---- INFORMATION SUPPLIED
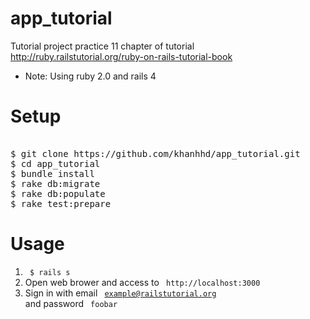 app_tutorial
============

Tutorial project practice 11 chapter of tutorial http://ruby.railstutorial.org/ruby-on-rails-tutorial-book <br>
* Note: Using ruby 2.0 and rails 4

Setup
============
<pre> 
$ git clone https://github.com/khanhhd/app_tutorial.git
$ cd app_tutorial
$ bundle install
$ rake db:migrate
$ rake db:populate
$ rake test:prepare
</pre>

Usage
============

1. <code> $ rails s </code>
2. Open web brower and access to <code> http://localhost:3000 </code>
3. Sign in with  email <code> example@railstutorial.org </code> and password <code> foobar </code>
--------
YOUR ASSIGNMENT: Which lines in the records contain the string "rake", with case counting? Pull out each of those lines.

EXERCISE ANSWER:
$ rake db:migrate
$ rake db:populate
$ rake test:prepare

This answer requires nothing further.